How to Leverage Diverse Demonstrations in Offline Imitation Learning

Authors: Sheng Yue, Jiani Liu, Xingyuan Hua, Ju Ren, Sen Lin, Junshan Zhang, Yaoxue Zhang

ICML 2024 | Conference PDF | Archive PDF | Plain Text | LLM Run Details

Reproducibility Variable Result LLM Response
Research Type Experimental In the experiments, we evaluate our method on a suite of complex and high-dimensional offline IL benchmarks, including continuous-control and vision-based tasks. The results demonstrate that our method achieves state-of-the-art performance, outperforming existing methods on 20/21 benchmarks, typically by 2-5x, while maintaining a comparable runtime to Behavior Cloning (BC).
Researcher Affiliation Academia 1Department of Computer Science and Technology, Tsinghua University, Beijing, China 2Zhongguancun Laboratory, Beijing, China 3Department of Computer Science, University of Houston, Texas, US 4Department of Electrical and Computer Engineering, University of California, Davis, US.
Pseudocode Yes Algorithm 1 ILID Require: Expert data De, imperfect data Db, rollback K
Open Source Code Yes The code is available at https://github.com/Hansen-Hua/ILID-offline-imitation-learning.

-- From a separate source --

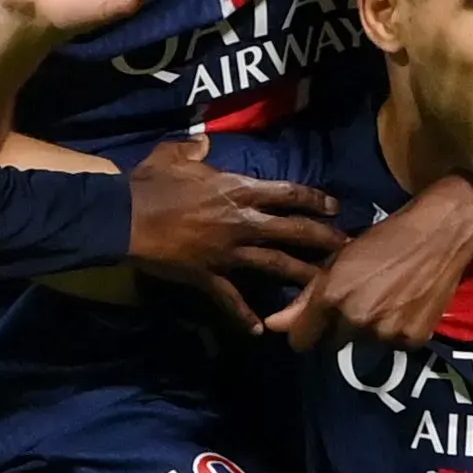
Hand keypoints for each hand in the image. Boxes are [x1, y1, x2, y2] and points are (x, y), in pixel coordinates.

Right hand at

Open Datasets Yes We employ the D4RL datasets (Fu et al., 2020) for Ant Maze, Mu Jo Co, Adroit, and Franka Kitchen and use the robomimic (Mandlekar et al., 2021) datasets for vision-based Robomimic.
Dataset Splits No The paper describes using expert and imperfect datasets for training and evaluating the learned policy in the environment. However, it does not specify explicit numerical training/validation/test dataset splits (e.g., percentages or counts) for its own experimental setup, nor does it reference predefined dataset splits in terms of train/validation/test partitions for the datasets used.

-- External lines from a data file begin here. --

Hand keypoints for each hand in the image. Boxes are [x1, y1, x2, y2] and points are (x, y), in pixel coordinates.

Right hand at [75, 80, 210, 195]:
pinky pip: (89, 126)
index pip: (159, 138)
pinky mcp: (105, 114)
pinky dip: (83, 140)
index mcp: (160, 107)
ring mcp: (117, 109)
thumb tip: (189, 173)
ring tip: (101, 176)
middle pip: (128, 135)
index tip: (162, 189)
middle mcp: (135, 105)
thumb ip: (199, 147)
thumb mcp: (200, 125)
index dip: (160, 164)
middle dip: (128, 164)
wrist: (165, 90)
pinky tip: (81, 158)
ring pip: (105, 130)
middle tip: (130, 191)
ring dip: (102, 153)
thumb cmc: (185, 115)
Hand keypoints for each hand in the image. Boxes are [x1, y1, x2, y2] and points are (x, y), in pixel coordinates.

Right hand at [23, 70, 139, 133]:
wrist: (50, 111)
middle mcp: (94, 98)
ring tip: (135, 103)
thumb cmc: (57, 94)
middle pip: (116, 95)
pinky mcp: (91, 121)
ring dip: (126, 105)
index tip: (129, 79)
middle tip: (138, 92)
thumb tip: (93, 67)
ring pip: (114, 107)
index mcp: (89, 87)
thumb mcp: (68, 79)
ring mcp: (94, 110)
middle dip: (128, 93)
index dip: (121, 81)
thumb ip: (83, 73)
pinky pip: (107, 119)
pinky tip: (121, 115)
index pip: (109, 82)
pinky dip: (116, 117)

Hardware Specification Yes All the experiments are run on Ubuntu 20.04.2 LTS with 8 NVIDIA Ge Force RTX 4090 GPUs.
Software Dependencies Yes We implement our code using Pytorch 1.8.1, built upon the open-source framework of offline RL algorithms, provided at https://github.com/tinkoff-ai/CORL (under the Apache-2.0 License) and the implementation of DWBC, provided at https://github.com/ryanxhr/DWBC (under the MIT License).

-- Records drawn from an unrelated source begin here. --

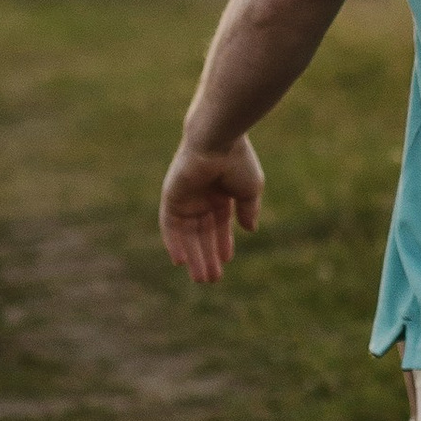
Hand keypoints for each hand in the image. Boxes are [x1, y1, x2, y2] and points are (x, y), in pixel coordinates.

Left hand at [160, 133, 263, 284]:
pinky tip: (181, 262)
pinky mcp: (171, 197)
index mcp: (221, 193)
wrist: (218, 141)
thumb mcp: (249, 190)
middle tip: (212, 279)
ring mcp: (185, 198)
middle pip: (202, 233)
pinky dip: (174, 243)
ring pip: (187, 234)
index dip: (222, 243)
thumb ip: (247, 210)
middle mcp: (201, 197)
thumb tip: (249, 229)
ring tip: (201, 278)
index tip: (226, 261)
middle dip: (207, 256)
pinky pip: (170, 225)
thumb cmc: (237, 161)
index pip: (219, 224)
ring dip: (193, 256)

Experiment Setup Yes We represent the policy as a 2-layer feedforward neural network with 256 hidden units, Re LU activation functions, and Tanh Gaussian outputs. Analogously, the discriminators are represented as a 2-layer feedforward neurl net with 256 hidden units, Re LU activations with the output clipped to [0.1, 0.9]. For vision-based tasks, we change the network architectures to a simple CNN, consisting of two convolutional layers, each with a 3 3 convolutional kernel and 2 2 max pooling. We adopt Adam as the optimizer. All learning rates and batchsizes are set to 1e-5 and 256, respectively. The thresholds σ for identifying expert states is set to 0.2, and the rollback step K is set to 20. The hyperparameters are summarized in Table 4.